--- START ---

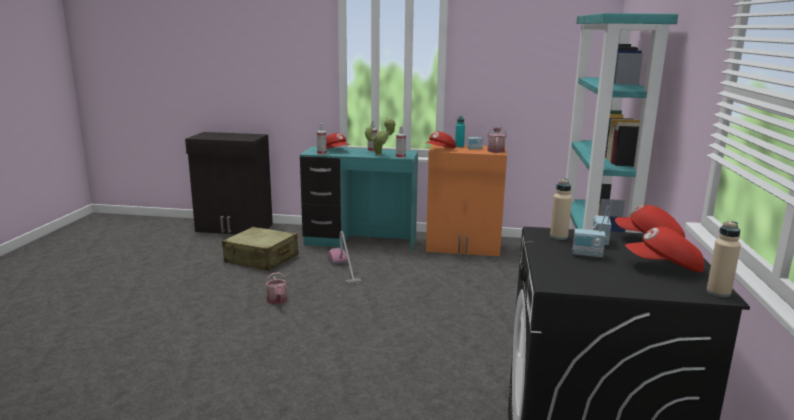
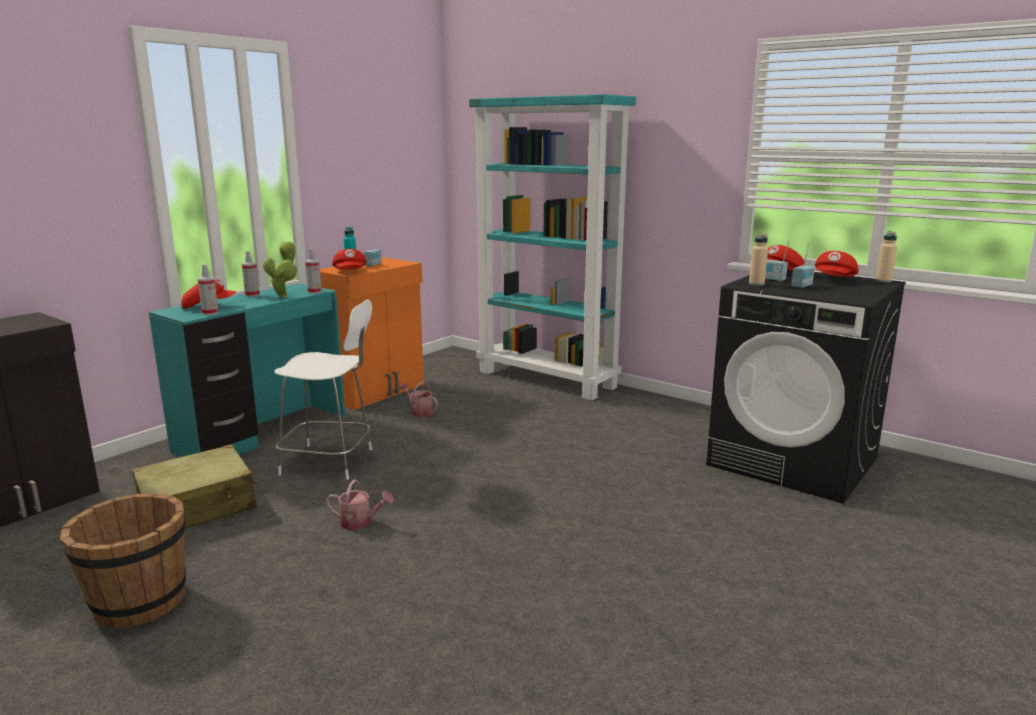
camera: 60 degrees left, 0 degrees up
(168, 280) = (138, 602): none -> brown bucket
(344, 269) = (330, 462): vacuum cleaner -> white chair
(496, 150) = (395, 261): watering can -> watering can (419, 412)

--- END ---
--- START ---

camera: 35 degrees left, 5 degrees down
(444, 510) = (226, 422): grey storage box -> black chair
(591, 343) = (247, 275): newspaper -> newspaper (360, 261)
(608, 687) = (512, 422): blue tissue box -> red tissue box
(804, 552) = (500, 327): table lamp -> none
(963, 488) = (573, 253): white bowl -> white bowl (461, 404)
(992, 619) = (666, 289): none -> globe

--- END ---

> **How to complete this task**
Retype only this portion of the data above: the line containing "camera: 60 degrees left, 0 degrees up", the line containing "(496, 150) = (395, 261): watering", and all lines between them, exactly.

> **Result of the task**
camera: 60 degrees left, 0 degrees up
(168, 280) = (138, 602): none -> brown bucket
(344, 269) = (330, 462): vacuum cleaner -> white chair
(496, 150) = (395, 261): watering can -> watering can (419, 412)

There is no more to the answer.